Hani bir de bir inancımız var ya; her kar tanesini bir melek taşırmış diye. O gün her taraf melek doluydu. Bunu düşündükçe daha da tuhaf oldu içim. Acaba Esra nereye taşıyordu kar tanelerini, benim saçıma da iliştirdi mi acaba bir tane? Kimin ellerinde eridi onun getirdiği kar? Bunları düşündüm yolda o şarkıyla...
Dans ederek yürüdüm yolda. Dinlediğim şarkıyı bağıra çağıra söyledim. Sokaktan geçenler, pencereden bu cümbüşü izleyenler oldukça eğlendi beni gördüğünde. Şaşkınlıkla bakan gözler sanki hiç mutlu insan görmemişti! Ama artık gördüler.
Ankara kar yağdığında güzel, eğer kaymayan çizmeleriniz varsa. Şemsiyenizi kapatıp kafanızı kaldırdığınızda göreceğiniz şeyler sadece milyonlarca kar tanesi değil; bereket, umut, rötarlı uçaklar ve üç huzurlu dost gülüşü melek olmuş olan.
Güzel günler yaşadık vesselam hemşerilerimle. Gençlik Parkı'nı görmek iyi gelebilir. Kurtuluş Parkı zaten görülmeye değer, gördük. Kuğulu Park'ı artık merak etmiyorum. Çok uzaklarda, bize uzaklardan bakan bir kibir abidesi gibi Kurtuluş Parkı dururken. Durmasın da zaten, biz akşam ziyaretlerimizle şenlendirelim orayı. Pazar kahvaltılarına ek hafta içi kahve molalarına oraya gidelim...
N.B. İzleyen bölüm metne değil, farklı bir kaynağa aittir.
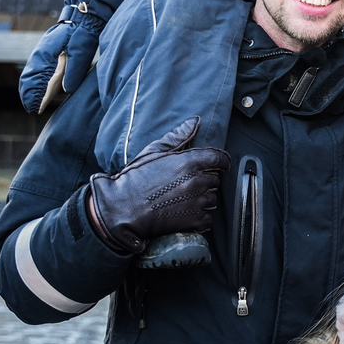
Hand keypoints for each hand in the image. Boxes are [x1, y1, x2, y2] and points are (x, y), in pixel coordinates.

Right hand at [18, 6, 104, 114]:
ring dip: (32, 88)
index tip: (35, 108)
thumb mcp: (81, 52)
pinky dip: (37, 80)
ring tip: (34, 103)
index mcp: (45, 55)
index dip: (33, 96)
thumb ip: (73, 71)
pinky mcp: (47, 53)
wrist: (83, 16)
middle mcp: (39, 55)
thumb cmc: (82, 34)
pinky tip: (42, 89)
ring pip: (32, 74)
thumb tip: (66, 90)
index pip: (33, 80)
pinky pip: (38, 69)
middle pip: (28, 78)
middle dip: (29, 94)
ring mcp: (42, 53)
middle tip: (32, 108)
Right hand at [88, 117, 230, 254]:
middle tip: (185, 185)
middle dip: (205, 181)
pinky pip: (208, 219)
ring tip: (181, 200)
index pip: (220, 159)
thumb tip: (194, 122)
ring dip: (202, 200)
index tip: (219, 165)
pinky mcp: (194, 221)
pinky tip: (183, 214)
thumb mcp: (154, 152)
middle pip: (215, 179)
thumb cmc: (135, 180)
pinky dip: (199, 218)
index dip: (221, 162)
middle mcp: (196, 181)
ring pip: (212, 199)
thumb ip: (178, 136)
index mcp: (189, 162)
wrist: (121, 208)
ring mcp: (197, 202)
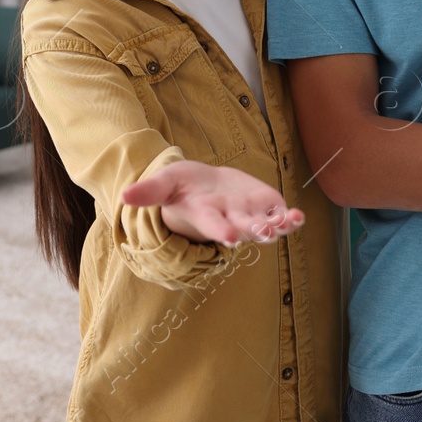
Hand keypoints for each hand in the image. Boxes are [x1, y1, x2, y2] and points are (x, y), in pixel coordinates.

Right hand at [121, 159, 304, 245]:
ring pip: (267, 226)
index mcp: (205, 215)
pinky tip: (299, 216)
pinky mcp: (265, 207)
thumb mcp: (164, 184)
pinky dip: (290, 219)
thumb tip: (122, 196)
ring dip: (279, 226)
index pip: (214, 225)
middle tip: (265, 232)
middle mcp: (230, 220)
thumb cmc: (182, 188)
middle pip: (244, 229)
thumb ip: (148, 192)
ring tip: (290, 221)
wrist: (204, 188)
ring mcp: (250, 216)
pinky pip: (280, 217)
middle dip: (255, 230)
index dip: (221, 231)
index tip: (230, 237)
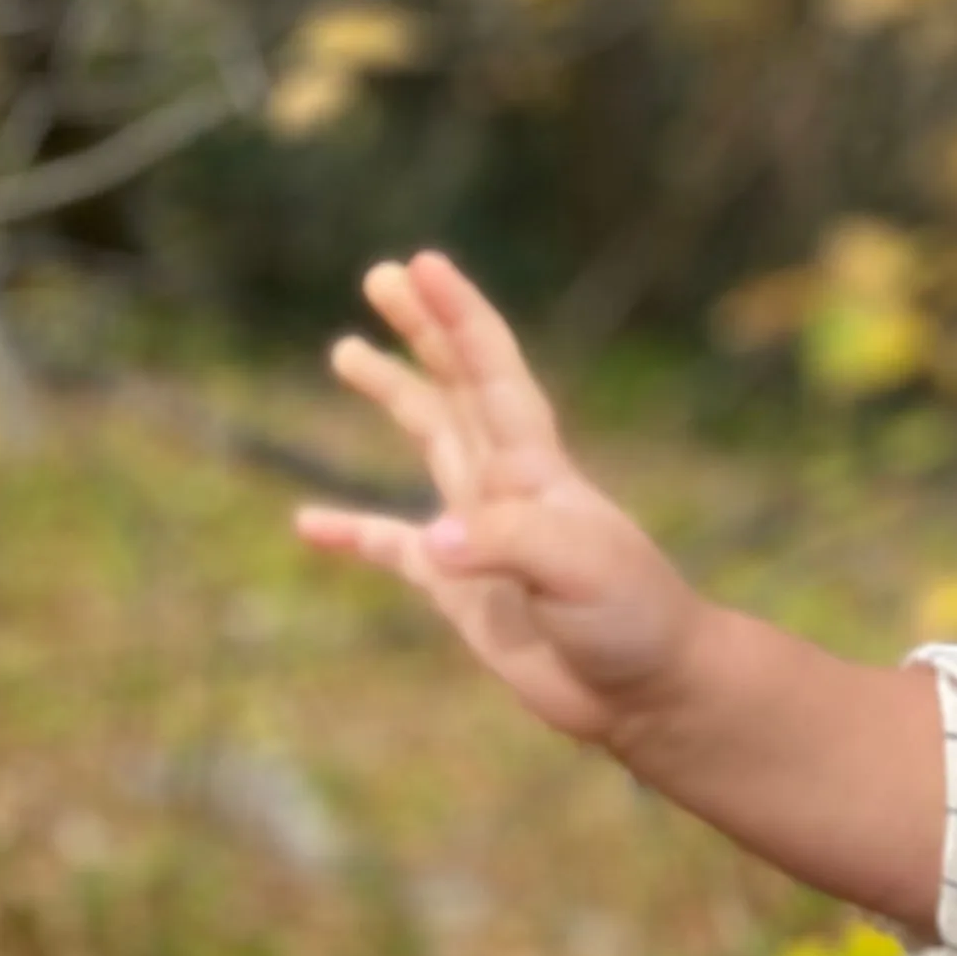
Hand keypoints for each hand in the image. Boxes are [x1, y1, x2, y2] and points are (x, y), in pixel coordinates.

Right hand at [297, 251, 706, 746]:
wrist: (648, 691)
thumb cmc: (630, 618)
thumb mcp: (577, 567)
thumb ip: (504, 543)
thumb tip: (429, 541)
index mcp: (534, 466)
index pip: (490, 372)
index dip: (457, 315)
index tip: (422, 264)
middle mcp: (505, 485)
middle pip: (456, 386)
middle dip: (421, 330)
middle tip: (380, 275)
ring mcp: (481, 534)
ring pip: (428, 443)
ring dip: (394, 396)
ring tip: (344, 352)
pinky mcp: (461, 590)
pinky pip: (394, 552)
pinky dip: (355, 535)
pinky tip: (308, 527)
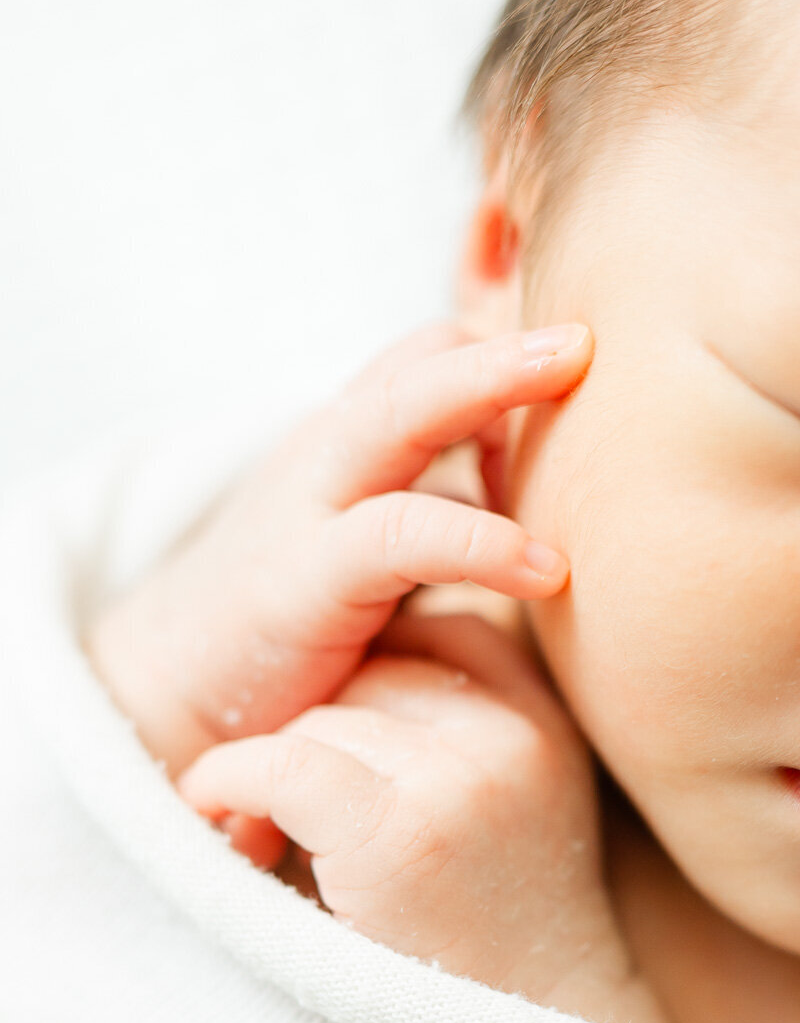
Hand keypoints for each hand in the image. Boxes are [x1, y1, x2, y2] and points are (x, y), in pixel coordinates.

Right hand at [86, 321, 591, 774]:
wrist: (169, 683)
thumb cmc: (291, 613)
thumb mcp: (370, 542)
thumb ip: (437, 506)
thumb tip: (535, 500)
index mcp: (350, 439)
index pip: (431, 358)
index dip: (506, 360)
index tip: (577, 396)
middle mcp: (330, 450)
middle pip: (422, 359)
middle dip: (509, 342)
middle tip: (589, 338)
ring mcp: (313, 503)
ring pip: (405, 410)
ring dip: (495, 386)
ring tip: (582, 377)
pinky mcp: (306, 577)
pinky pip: (402, 534)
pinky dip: (483, 541)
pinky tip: (546, 569)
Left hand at [178, 611, 677, 1022]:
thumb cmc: (491, 926)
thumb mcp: (507, 798)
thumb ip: (456, 725)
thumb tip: (344, 661)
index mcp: (542, 718)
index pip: (441, 634)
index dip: (376, 676)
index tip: (340, 739)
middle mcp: (513, 735)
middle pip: (371, 674)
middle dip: (324, 732)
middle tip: (297, 809)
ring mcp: (462, 778)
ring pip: (322, 722)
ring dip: (277, 773)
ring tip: (272, 838)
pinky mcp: (401, 832)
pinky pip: (283, 764)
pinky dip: (230, 782)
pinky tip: (222, 816)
Kar varken örtülen üzüntüleri bir daha açmamak için dualar edelim. Üşümenin bir zamanlar farklı anlama geldiği ellerimizi şimdi yepyeni ve en huzurlu anlamıyla doldurup öyle yaşayalım yaşayacaksak.
Enerji Tasarrufu Haftamızın bitişi kutlu olsun. Evet, çarşamba günleri hep güzeldi.